Banalité d’usage : écrire c’est se plonger dans un territoire de solitude. S’affronter des jours et des jours avec bonheur ou bien douleur avant de donner à lire ou à voir selon que ce soit roman ou théâtre. Pas grande différence. Tout de même pour cette confrontation-là qu’on écrit. Pas forcément qu’on vous dise qu’on vous aime, encore que, sans doute ça le but inavoué, mais que quelque chose, à partir du texte enfanté, s’échange. Qu’il y ait relation entre le lecteur, le spectateur et vous. Drôle de relation. Appréciation simplement formulée, et soi-même on n’est bien incapable en pareille circonstance de dépasser le célèbre J’aime beaucoup ce que vous faites ; véritable commentaire, explication de texte, comparaisons et références multiples à l’appui et là, que dire, que répondre, acquiescer ? abonder dans le même sens ? et surtout, ensuite, comment mettre fin à cette démonstration savante ? ; témoignage timide et confus d’une lecture ou de la vision d’un spectacle où l’histoire personnelle de votre interlocuteur semble douloureusement mêlée. Drôle de chose, oui, de se confronter à ça. A ça et aux questions, elles aussi souvent délicates à contenter : entre les comment faites-vous ? , est-ce que c’est difficile ? ou une des plus jolies que j’ai entendu, à propos du roman Un Gâchis, je ne sais si la question appelait une réponse et en tout cas, j’ai oublié ce que j’ai pu répondre, Comment un aussi charmant garçon peut-il écrire des horreurs pareilles ? …
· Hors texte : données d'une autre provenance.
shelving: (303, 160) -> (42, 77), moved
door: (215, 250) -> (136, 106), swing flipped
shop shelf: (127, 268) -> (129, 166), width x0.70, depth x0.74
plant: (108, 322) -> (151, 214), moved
Drôle de chose, oui, et pourtant si agréable et nécessaire, afin de sentir le pourquoi de ce que l’on a fait, d’avoir l’impression, même vague, d’avoir, à un moment, touché au cœur quelqu’un.
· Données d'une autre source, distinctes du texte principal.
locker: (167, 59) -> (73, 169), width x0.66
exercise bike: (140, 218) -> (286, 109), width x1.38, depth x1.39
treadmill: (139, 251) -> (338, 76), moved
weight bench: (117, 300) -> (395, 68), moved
Des souvenirs restent : les quelques mots, les mots rares ce sont ceux-là les plus beaux, de détenus, perpétuités, après leur lecture du roman déjà cité Un Gâchis, le silence, longtemps, à la fin d’une lecture publique.
Quelques mots, des silences, une communion autour d’un texte, à ce moment-là presque étranger à soi, et puis ensuite, la suite, la circulation souterraine des textes, c’est là qui suffit à donner à nouveau envie d’affronter avec bonheur ou bien douleur, la solitude de l’écriture.